A partir daí, novos enunciados se apresentam em vista de uma condição de produção fortuita (a vista de uma enorme pedra). Reanimada, a raposa - o locutor - tenta novamente atingir seu objetivo, ignorando o que havia afirmado anteriormente, premida pelas circunstâncias. Isso comprova que o enunciado da personagem diferia , realmente, da enunciação aparente. A moral clássica (crítica à falta de humildade para aceitar as limitações e à transferência do fracasso para as circunstâncias) fica comprovada, mas o enunciador não pára aí: o locutor, ou seja, a raposa, consegue, com muito esforço, o que pretendia - apanhar as uvas - mas, ao contrário do que desejava, as uvas estavam realmente verdes. Nesse ponto, o texto II amplia, alarga os horizontes do texto com o qual vinha dialogando e determina uma outra “moral”, cujo sentido vai de encontro a toda moral comum às fábulas. Aqui não há intenção pedagógica, de se ensinar alguma coisa, segundo a tradição de oposição entre o bem e o mal. Os elementos acrescidos à narrativa levaram a uma nova conclusão, que mostra a coincidência entre o enunciado do locutor “Estão muito verdes” e o enunciado do enunciador “Realmente as uvas estavam muito verdes!”

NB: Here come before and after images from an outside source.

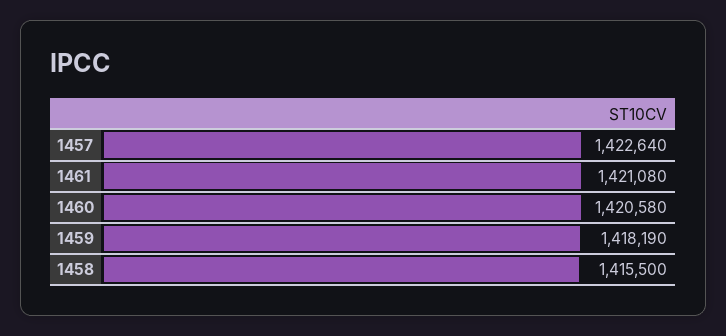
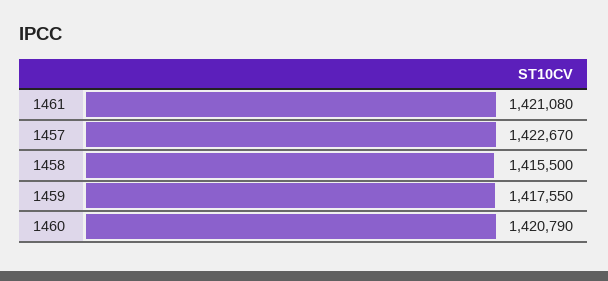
  {
-   "1457": 1422640,
+   "1457": 1422670,
    "1461": 1421080,
-   "1460": 1420580,
+   "1460": 1420790,
-   "1459": 1418190,
+   "1459": 1417550,
    "1458": 1415500
  }

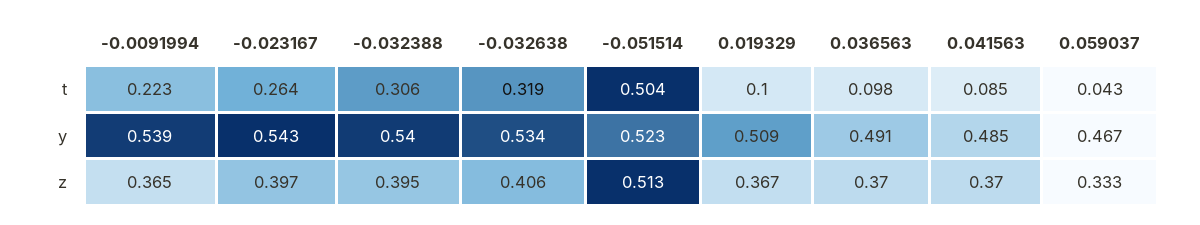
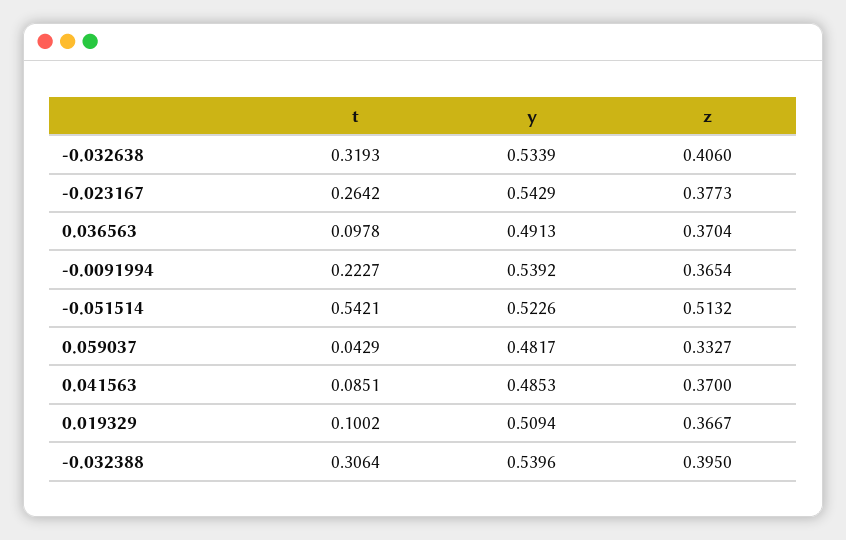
  {
    "-0.0091994": {
      "t": 0.2227,
      "y": 0.5392,
      "z": 0.3654
    },
    "-0.023167": {
      "t": 0.2642,
      "y": 0.5429,
-     "z": 0.397
+     "z": 0.3773
    },
    "-0.032388": {
      "t": 0.3064,
      "y": 0.5396,
      "z": 0.395
    },
    "-0.032638": {
      "t": 0.3193,
      "y": 0.5339,
      "z": 0.406
    },
    "-0.051514": {
-     "t": 0.504,
+     "t": 0.5421,
      "y": 0.5226,
      "z": 0.5132
    },
    "0.019329": {
      "t": 0.1002,
      "y": 0.5094,
      "z": 0.3667
    },
    "0.036563": {
      "t": 0.0978,
      "y": 0.4913,
      "z": 0.3704
    },
    "0.041563": {
      "t": 0.0851,
      "y": 0.4853,
      "z": 0.37
    },
    "0.059037": {
      "t": 0.0429,
-     "y": 0.467,
+     "y": 0.4817,
      "z": 0.3327
    }
  }

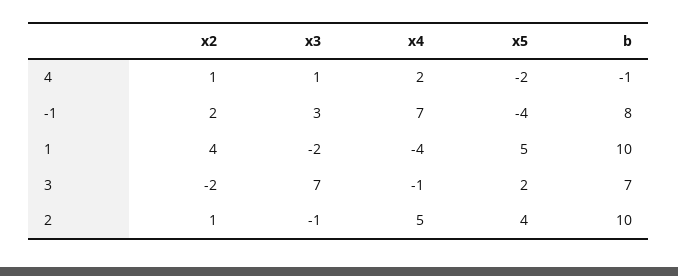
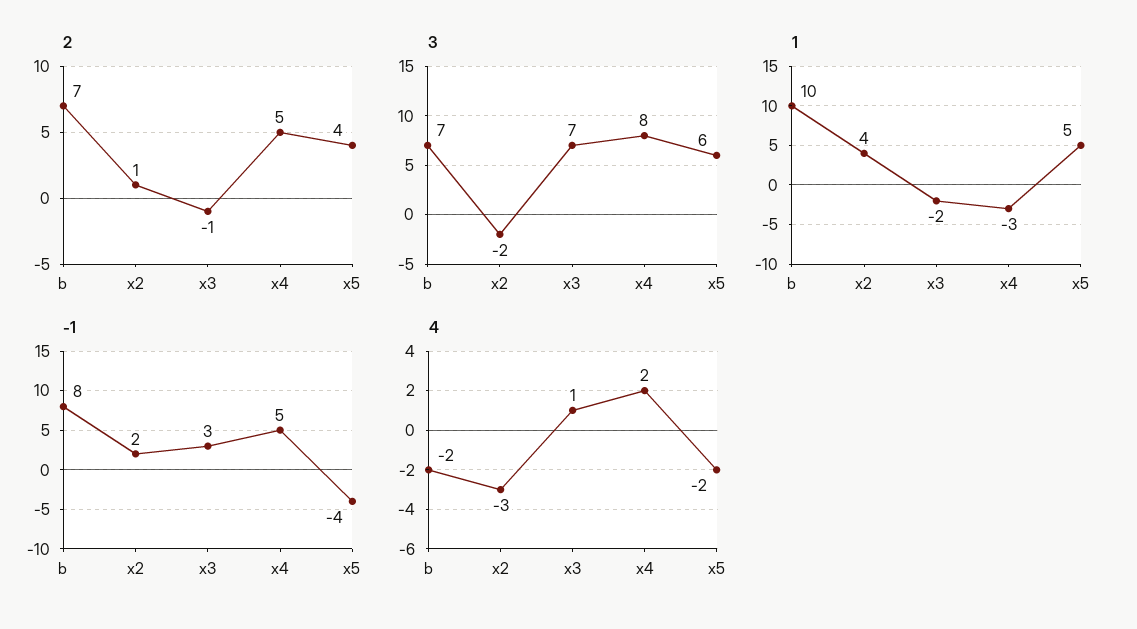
  {
    "4": {
-     "x2": 1,
+     "x2": -3,
      "x3": 1,
      "x4": 2,
      "x5": -2,
-     "b": -1
+     "b": -2
    },
    "-1": {
      "x2": 2,
      "x3": 3,
-     "x4": 7,
+     "x4": 5,
      "x5": -4,
      "b": 8
    },
    "1": {
      "x2": 4,
      "x3": -2,
-     "x4": -4,
+     "x4": -3,
      "x5": 5,
      "b": 10
    },
    "3": {
      "x2": -2,
      "x3": 7,
-     "x4": -1,
+     "x4": 8,
-     "x5": 2,
+     "x5": 6,
      "b": 7
    },
    "2": {
      "x2": 1,
      "x3": -1,
      "x4": 5,
      "x5": 4,
-     "b": 10
+     "b": 7
    }
  }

A continuação da fábula imprime ao texto, portanto, uma nova ideologia, que, fugindo do caráter didático-pedagógico, parte para o lúdico, em busca do humor.
Como diz o próprio Millôr Fernandes: Fazer humor “É adotar uma forma completamente desinibida e descondicionada de ver as coisas.”
REFERÊNCIA BIBLIOGRÁFICA
BAKHTIN, Mikhail. Marxismo e Filosofia da Linguagem. São Paulo: Hucitec, 1992.
BRANDÃO, H.H.N. Introdução à Análise do Discurso. Editora da UNICAMP, 1992.
ESOPO. Fábulas Completas. São Paulo: Moderna, 1994, p.25
FERNANDES, Millôr. Fábulas Fabulosas. Rio de Janeiro: Nórdica, 1999, p.116.
MUSSALIM, Fernanda. Análise do Discurso. In: MUSSALIM, Fernanda e BENTES, Anna Christina (org). Introdução à Lingüística: Domínios e Fronteiras. São Paulo: Cortez, 2001. Cap. IV, pp. 101-142.
MAINGUENEAU, D. Novas Tendências em Análise do Discurso.Campinas: Pontes, 1994.